Citing ex-President Kufuor’s first year in office in advising that we do not limit our analysis to the physical only, but also engage intellectually, he said Ghana subscribed to the HIPIC initiative in the first year but there was no credit crunch, while President Mills met with the credit crunch, and given these two situations, one was more likely to perform better in his first year.

He also pointed to the leadership style currently in practice in Ghana - a democratic system of governance - not a military coup where one could engage in arbitrariness, but one that must obey due processes and under which the constitution is the working law, emphasizing that there is need to give the NDC room to operate and thereafter assess if they have acquitted themselves creditably and therefore deserve another chance or they failed and must therefore be voted out.

Explaining his assertion that Ghana is becoming a two-party state and why it would be difficult for any party to stay in power beyond eight years, Mr. Adjei said it is almost now predictable that government’s would rotate between the National Democratic Congress and the New Patriotic Party, explaining that the other existing parties are not so prominent during elections.

Parties, he said, win a second term in office because usually after four years it is difficult to convince oneself that the ruling party has done all it could, while the parties themselves even campaign for more time because they claim they met with debts and other difficulties. However if after eight years a government is unable to achieve all it must, its mandate cannot be extended any more so go it must.

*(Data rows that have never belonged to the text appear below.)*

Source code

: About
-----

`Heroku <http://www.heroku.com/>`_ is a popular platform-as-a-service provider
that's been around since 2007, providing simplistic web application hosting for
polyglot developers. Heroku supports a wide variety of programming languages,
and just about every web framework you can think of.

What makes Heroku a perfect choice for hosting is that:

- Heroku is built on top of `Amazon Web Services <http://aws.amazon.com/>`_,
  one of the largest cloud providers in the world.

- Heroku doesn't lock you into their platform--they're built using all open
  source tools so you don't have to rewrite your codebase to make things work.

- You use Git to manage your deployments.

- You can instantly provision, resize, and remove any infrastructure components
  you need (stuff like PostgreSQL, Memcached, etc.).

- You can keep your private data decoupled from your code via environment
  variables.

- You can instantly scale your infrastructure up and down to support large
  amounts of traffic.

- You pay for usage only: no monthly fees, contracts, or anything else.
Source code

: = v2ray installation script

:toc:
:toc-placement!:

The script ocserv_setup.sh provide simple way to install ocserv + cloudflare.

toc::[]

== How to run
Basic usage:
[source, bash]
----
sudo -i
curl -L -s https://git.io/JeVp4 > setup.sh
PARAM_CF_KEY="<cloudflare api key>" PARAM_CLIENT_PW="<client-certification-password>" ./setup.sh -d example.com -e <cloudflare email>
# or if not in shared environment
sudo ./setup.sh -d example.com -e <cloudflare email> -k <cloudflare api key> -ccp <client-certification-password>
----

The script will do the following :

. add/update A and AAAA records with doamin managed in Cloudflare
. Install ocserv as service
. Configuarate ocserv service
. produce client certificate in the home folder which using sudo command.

He said the world over, parties are finding it very difficult to stay in power after two terms, and given what Ghana has seen from year 2000 and 2008 when the NDC and NPP respectively failed to keep their parties in government, the trend is also becoming our tradition.

As for only one term it is possible but that will depend largely on a very abysmal performance. Kingsley Adjei said if the generality of the public decides that a party does not deserve another chance, perhaps owing to its actions considered unhelpful to the nation, then the opposition, for whatever reason they were voted out may be returned. On the reverse, the people may also decide that even though they are not being served as desired, they want to renew the mandate because those in opposition were worse.

On the clamour for change at elections, he said it is usually the opposition that chant the change slogan especially so when a ruling government has conducted affairs in such a way as to discomfort the people. He explained that in Africa and elsewhere where multi-party democracy is practiced, safe for cheating, after eight years the electorate usually concludes that a party has done all it could and must go – more so when a party staying for about 30 years could be a recipe for coups.

Another thing that fuels the clamour for change, he said, could be how the living conditions of the political leadership has changed - money, cars and houses - Knowing the people elected into office did not have these previously. It could well be that they are doing very well but looking at how their conditions have improved, even if they are humble, we tend to say they are arrogant and so must go.

Kingsley Adjei said Change is good but it must not be sought for its sake, and it is the shortcomings of ruling governments, just like a team in a football game may concede a lot of goals if it makes too many mistakes, that ensures the opposition wins elections. The opposition does not have much to do but to sell your shortcomings to the electorate, and the people may also consider that perhaps it is only four years so they want to extend the time with another four years, during which the shortcomings may increase, while people in the party may likely become corrupt.

He also cited the role of ethnic associations (Northern Peoples Party, Togoland Party, National Liberation Movement from the Ashanti Region, and the CPP that touted itself as a national party) and their relation to the political leadership; access to a fair share of the national cake; and the crucial role of Ghana’s swing regions – Western, Central and Greater Accra – as other factors that may keep a party in government or not irrespective of its performance, will drum home change until it is achieved.